*DIRECTIVE*
Copy the full passage on the housing-value regression and its ANOVA table, word for word.
====== TEXT EXCERPT ======
Moreover, the model has a multiple \(R^2\) value of 0.6623 and an adjusted \(R^2\) value of 0.6615, indicating that
approximately 66% of the variance in LNMEDHVAL
is explained
by the predictors. The \(F-statistic\)
of 840.0 with a \(p-value\) less than
0.0001, indicating that the model is statistically significant.
## Analysis of Variance Table
##
## Response: LNMEDHVAL
## Df Sum Sq Mean Sq F value Pr(>F)
## PCTVACANT 1 180.392 180.392 1343.087 < 2.2e-16 ***
## PCTSINGLES 1 24.543 24.543 182.734 < 2.2e-16 ***
## PCTBACHMOR 1 235.118 235.118 1750.551 < 2.2e-16 ***
## LNNBELPOV100 1 11.692 11.692 87.054 < 2.2e-16 ***
## Residuals 1715 230.344 0.134
## ---
## Signif. codes: 0 '***' 0.001 '**' 0.01 '*' 0.05 '.' 0.1 ' ' 1
The Analysis of Variance (ANOVA) table shows
additional insight into the significance of each predictor in explaining
the variation in the dependent variable (LNVMEDHVAL
). For
proportion of vacant housing units (PCTVACANT
), the sum of
squares is 180.392, indicating that those amount of variation in
LNVMEDHVAL
that can be attributed to changes in
PCTVACANT
. A higher sum of squares indicates a mhigher
relationship between the predictor and the dependent variable. The sum
of squares for the percentage of residents with a bachelor’s degree or
higher (PCTBACHMOR
) explains the highest portion of the
variance in LNVMEDHVAL
. In contrast, the sum of squares for
the log-transformed number of households living below the poverty line
(LNNBELPOV100
) explains the least amount of variance in
LNVMEDHVAL
, with only 11.69.
The total sum of squares, which represents the total variance in the
dependent variable (LNVMEDHVAL
), is 230.34, with a mean
square error of 0.134. Overall, the ANOVA table provides a comprehensive
overview of the significance of each predictor in the model and the
proportion of variance explained by each predictor. It confirms that all
four predictors contribute significantly to explaining the variance in
the dependent variable. These findings provide strong evidence of the
robustness of the model and the relevance of neighbourhood
characteristics in predicting housing values.
====== DATA ROWS ======
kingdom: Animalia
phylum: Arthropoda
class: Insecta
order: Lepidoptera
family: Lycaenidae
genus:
======
*FINAL RESULT*
Moreover, the model has a multiple \(R^2\) value of 0.6623 and an adjusted \(R^2\) value of 0.6615, indicating that
approximately 66% of the variance in LNMEDHVAL
is explained
by the predictors. The \(F-statistic\)
of 840.0 with a \(p-value\) less than
0.0001, indicating that the model is statistically significant.
## Analysis of Variance Table
##
## Response: LNMEDHVAL
## Df Sum Sq Mean Sq F value Pr(>F)
## PCTVACANT 1 180.392 180.392 1343.087 < 2.2e-16 ***
## PCTSINGLES 1 24.543 24.543 182.734 < 2.2e-16 ***
## PCTBACHMOR 1 235.118 235.118 1750.551 < 2.2e-16 ***
## LNNBELPOV100 1 11.692 11.692 87.054 < 2.2e-16 ***
## Residuals 1715 230.344 0.134
## ---
## Signif. codes: 0 '***' 0.001 '**' 0.01 '*' 0.05 '.' 0.1 ' ' 1
The Analysis of Variance (ANOVA) table shows
additional insight into the significance of each predictor in explaining
the variation in the dependent variable (LNVMEDHVAL
). For
proportion of vacant housing units (PCTVACANT
), the sum of
squares is 180.392, indicating that those amount of variation in
LNVMEDHVAL
that can be attributed to changes in
PCTVACANT
. A higher sum of squares indicates a mhigher
relationship between the predictor and the dependent variable. The sum
of squares for the percentage of residents with a bachelor’s degree or
higher (PCTBACHMOR
) explains the highest portion of the
variance in LNVMEDHVAL
. In contrast, the sum of squares for
the log-transformed number of households living below the poverty line
(LNNBELPOV100
) explains the least amount of variance in
LNVMEDHVAL
, with only 11.69.
The total sum of squares, which represents the total variance in the
dependent variable (LNVMEDHVAL
), is 230.34, with a mean
square error of 0.134. Overall, the ANOVA table provides a comprehensive
overview of the significance of each predictor in the model and the
proportion of variance explained by each predictor. It confirms that all
four predictors contribute significantly to explaining the variance in
the dependent variable. These findings provide strong evidence of the
robustness of the model and the relevance of neighbourhood
characteristics in predicting housing values.